# Verb conjugations with no subject



## Stardust2411

Hello,

This is my first post here mainly because I am finding conflicting information about this

In constructions such as..
"It is important that you know two languages"

How would you conjugate the verb "know" in romanian? I know it is in the subjunctive but for what person should I conjugate it? In French it's third person singular because there's the neutral pronoun "on" but romanian lacks this. I've read that it's both the second person singular and third person singular from different sources so the whole thing is confusing me.

If anyone could clarify what person to conjugate the subjunctive verb in, in constructions like "este necesar să
..." I would be really grateful


----------



## jazyk

I'd use the infinitive in your sentence: Este important a ști două limbi.


----------



## irinet

We use "să știi/să cunoști" două limbi. The Romanian 'conjunctiv' mood, for the Subjunctive mood from your example.


----------



## danielstan

jazyk said:


> I'd use the infinitive in your sentence: Este important a ști două limbi.

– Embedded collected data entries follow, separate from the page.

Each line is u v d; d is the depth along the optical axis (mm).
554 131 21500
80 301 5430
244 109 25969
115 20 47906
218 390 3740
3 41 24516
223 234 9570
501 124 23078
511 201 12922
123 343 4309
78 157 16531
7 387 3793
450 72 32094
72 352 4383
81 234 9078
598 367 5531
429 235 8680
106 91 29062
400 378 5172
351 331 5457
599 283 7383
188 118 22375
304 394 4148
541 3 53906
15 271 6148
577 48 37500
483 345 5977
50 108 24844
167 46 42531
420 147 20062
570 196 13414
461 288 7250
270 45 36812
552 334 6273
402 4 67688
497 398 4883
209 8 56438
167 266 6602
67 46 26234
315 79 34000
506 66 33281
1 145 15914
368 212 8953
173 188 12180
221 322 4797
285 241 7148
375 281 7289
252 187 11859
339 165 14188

Romanian has a trend to replace the infinitive by the conjunctive and this is a feature of the Balkan sprachbund - Wikipedia
shared by many languages in the Balkans.

So, although in some Romanian regions the infinitive is still used, generally the Romanian conjunctive (which corresponds more or less to the Latin subjunctive) is preferred.

Your sentence, although grammatically correct, would sound peculiar to the ears of a native Romanian.

Also Romanian has a tendency to not use the subject in the sentence (because the Romanian conjugation system has different verb terminations for almost all conjugations).
If we would force ourselves to use the subject, the sentence would be:

"Este important ca *tu* să știi două limbi."

I don't know the explanation for the usage of the preposition "ca", but a sentence like:
"Este important *tu* să știi două limbi."
would be incorrect.

So, the most usual way to translate this sentence is:

"Este important să știi două limbi."


----------



## jazyk

Mulțumesc pentru informații, dar sunt familiarizat cu caracteristicile limbii române.


----------